» Passage shown

════════

Mudcat Cafe forum Will Fly in 2010

Rivington Pike arises like a large beacon on the horizon, glinting in the sunlight. It appears to calling people to come, climb and reach the summit and on Good Friday the surrounding towns and villages make the pilgrimage to the top; although perhaps they don’t really know why! Or rather the origins, for today the pleasures of the view, some pace egging or egg rolling and a fun fair are more than enough to pass the day.

This year the sun was shining, a rarity for Good Friday, but again it was late April and more than ever Rivington was a draw. As one drove through the villages, scores of people carrying picnics and surrounded by children appeared to heading to it. The closer one became, the road became more and more choked up with cars jockeying for position, for someone to park. At the slopes thousands of people were gathered and hundreds of cars, each possible place was filled and after a while a small gap on the road was found. Parked I made my way to summit and joining the thousands who had decided to.

Pike walk

How long people have been walking to the summit is not really known. It is known that a fair was established in 1900 on the lower slopes, having moved from an original Whit Sunday. This became a major draw card for visitors however it is only here because of the large numbers not caused by them! A local newspaper reports how in the 1920s that the holidaymakers of Lancashire towns such as Chorley would make a beeline for the hill:

“Chorley people will tonight commence the Easter holiday all the more cheerfully in the knowledge that there will be no extended stoppages at local mills over the holiday period. Chorley people as a rule do not go away for the Easter holiday, though the day excursions being run from the town are expected to be fully utilised. Weather permitting there will be the traditional trek on Good Friday to Rivington Pike.”

Such large numbers attracted more than just fairs and Christian groups would ascend the Pike to orate on the Good Friday message. It is very probable that the walk to the top was by church congregations to celebrate Good Friday. Today the message is still there, proclaiming ‘Jesus Saves’ on a banner across the Pike but no organised services appear to be there. An account from 2009 at least suggests local people remember the importance of the day in the church:

“A special mention must go to an excellent and original effort from a couple of charity fundraisers we witnessed at the Pike, dressed as Jesus and The Queen. Complete with wooden cross and thorny crown Jesus ascended the Pike where he spoke to the multitude offering to perform a “sponsored walk on water”. The characters were portrayed in a completely inoffensive manner, and very popular with the crowd.

════════

» Data
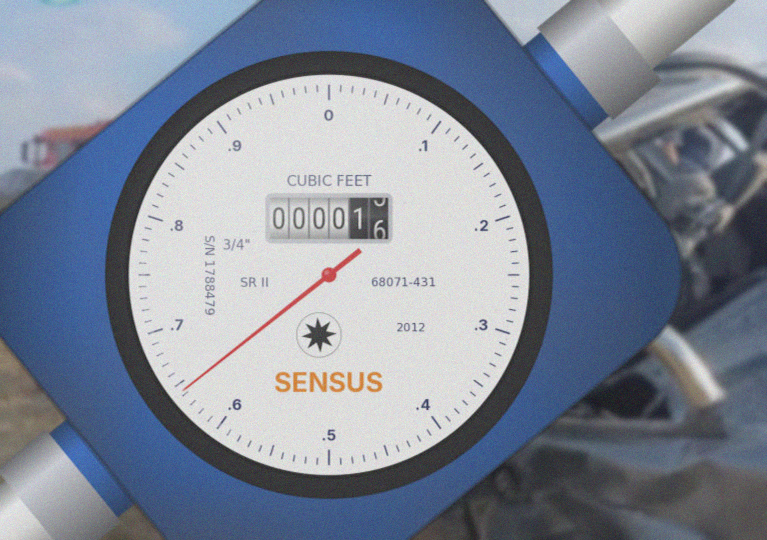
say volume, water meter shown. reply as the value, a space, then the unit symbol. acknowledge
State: 15.64 ft³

════════

Reproduce word for word the part of the Rivington Pike passage from "Rivington Pike arises" to "pass the day.". Rely only on the Rivington Pike passage, not on the material.

Rivington Pike arises like a large beacon on the horizon, glinting in the sunlight. It appears to calling people to come, climb and reach the summit and on Good Friday the surrounding towns and villages make the pilgrimage to the top; although perhaps they don’t really know why! Or rather the origins, for today the pleasures of the view, some pace egging or egg rolling and a fun fair are more than enough to pass the day.